Stanza II, line 1. Fiddle = swindle. Fence = deal in stolen goods. Mace = welsh. Mack = pimp. Line 2. Moskeneer = to pawn for more than the pledge is worth. Flash the drag = wear women's clothes for an improper purpose. Line 3. Dead-lurk a crib = house-break in church time. Do a crack—burgle with violence. Line 4. Pad with a slang = tramp with a show. Line 5. Mump and gag = beg and talk. Line 6. Tats = dice. Spot, (at billiards). Line 7. Stag = shilling.

Stanza III, line 2. Flash your flag = sport your apron. Line 4. Mug = make faces.

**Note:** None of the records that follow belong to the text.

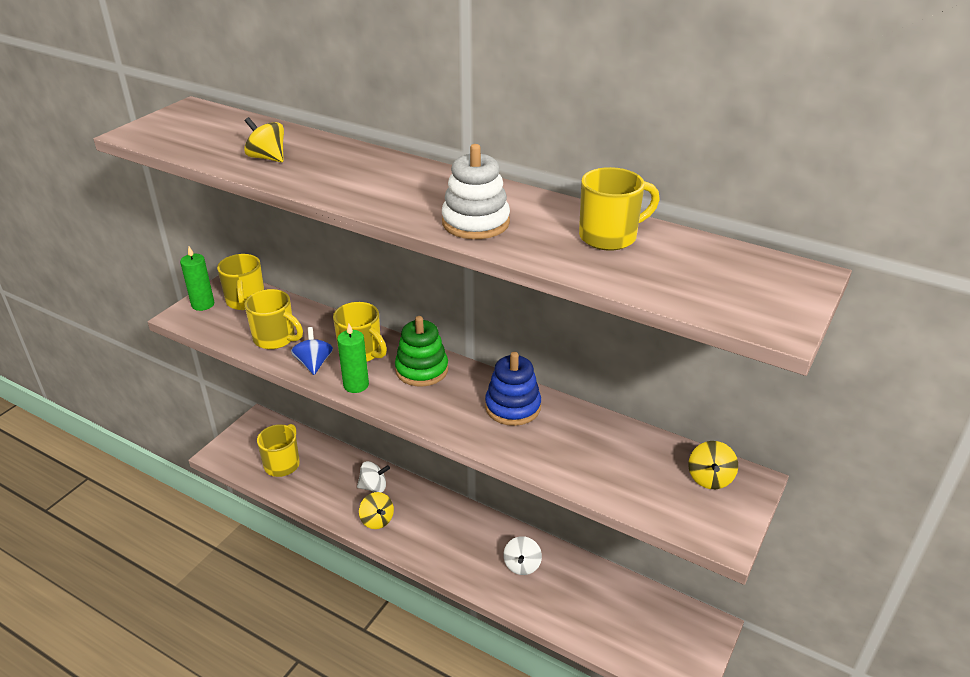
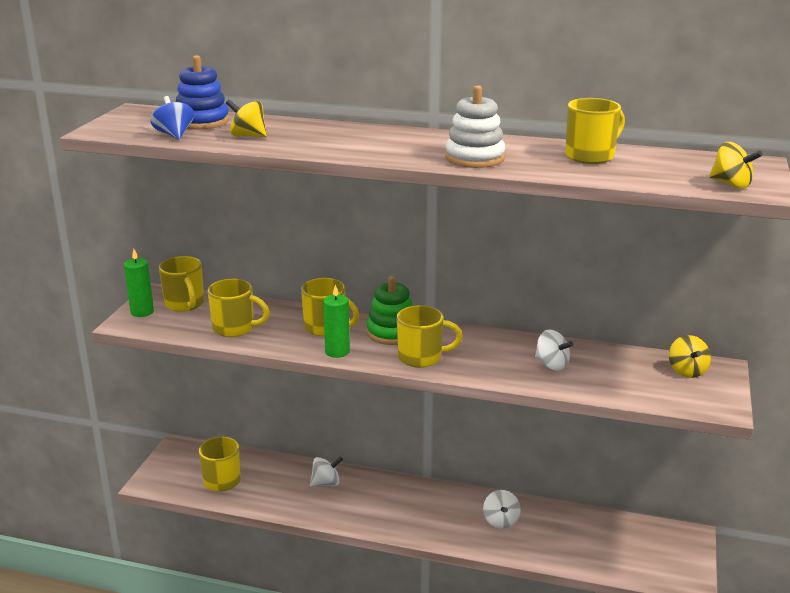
camera: 15 degrees left, 10 degrees down
(314, 364) = (286, 342): blue spinning top -> blue spinning top (174, 135)
(377, 520) = (343, 510): yellow spinning top -> yellow spinning top (731, 184)
(435, 407) = (421, 357): none -> yellow mug
(513, 407) = (491, 347): blue stacking toy -> blue stacking toy (202, 121)
(564, 441) = (551, 364): none -> white spinning top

Line 5. Nix = nothing. Line 6. Graft = trade. Line 7. Goblins = sovereigns. Stravag = go astray.

The Moral. Liner. /i>Up the spout and Charley Wag_ = expressions of dispersal. Line 2. Wipes = handkerchiefs. Tickers = watches. Line 3. Squeezer = halter. Scrag = neck.

"Tottie"

A Plank-Bed Ballad

and

The Rondeau of the Knock

G. R. Sims ("Dagonet") needs little introduction to present-day readers. Born in London in 1847, he was educated at Harwell College, and afterwards at Bonn. He joined the staff of Fun on the death of Tom Hood the younger in 1874, and The Weekly Despatch the same year. Since 1877 he has been a contributor to The Referee under the pseudonym of "Dagonet". A voluminous miscellaneous writer, dramatist, poet, and novelist, M. Sims shows yet no diminution of his versatility and power.

Wot Cher!

Our Little Nipper

and

The Coster's Serenade

Albert Chevalier, a "coster poet", music-hall artist, and musician of French extraction was born in Hammersmith. He is a careful, competent actor of minor parts, and sings his own little ditties extremely well.